Top of Data for analysis

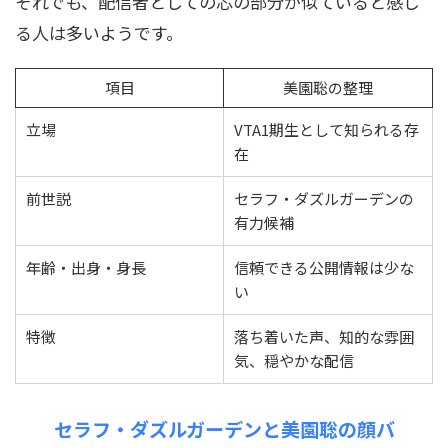
それでも、配信者としての芯の部分が似ていると感じ
る人は多いようです。
項目
美園聡の整理
立場
VTA1期生として知られる存
在
前世説
セラフ・ダズルガーデンの
有力候補
年齢・出身・身長
信頼できる公開情報は少な
い
特徴
落ち着いた声、知的な雰囲
気、穏やかな配信
セラフ・ダズルガーデンと美園聡の顔バ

Bottom of Data for analysis

▶ _Your task_: Print each line of the material above exactly, with the pictures removed from your copy.

▶ _Written reply_:
それでも、配信者としての芯の部分が似ていると感じ
る人は多いようです。
項目
美園聡の整理
立場
VTA1期生として知られる存
在
前世説
セラフ・ダズルガーデンの
有力候補
年齢・出身・身長
信頼できる公開情報は少な
い
特徴
落ち着いた声、知的な雰囲
気、穏やかな配信
セラフ・ダズルガーデンと美園聡の顔バ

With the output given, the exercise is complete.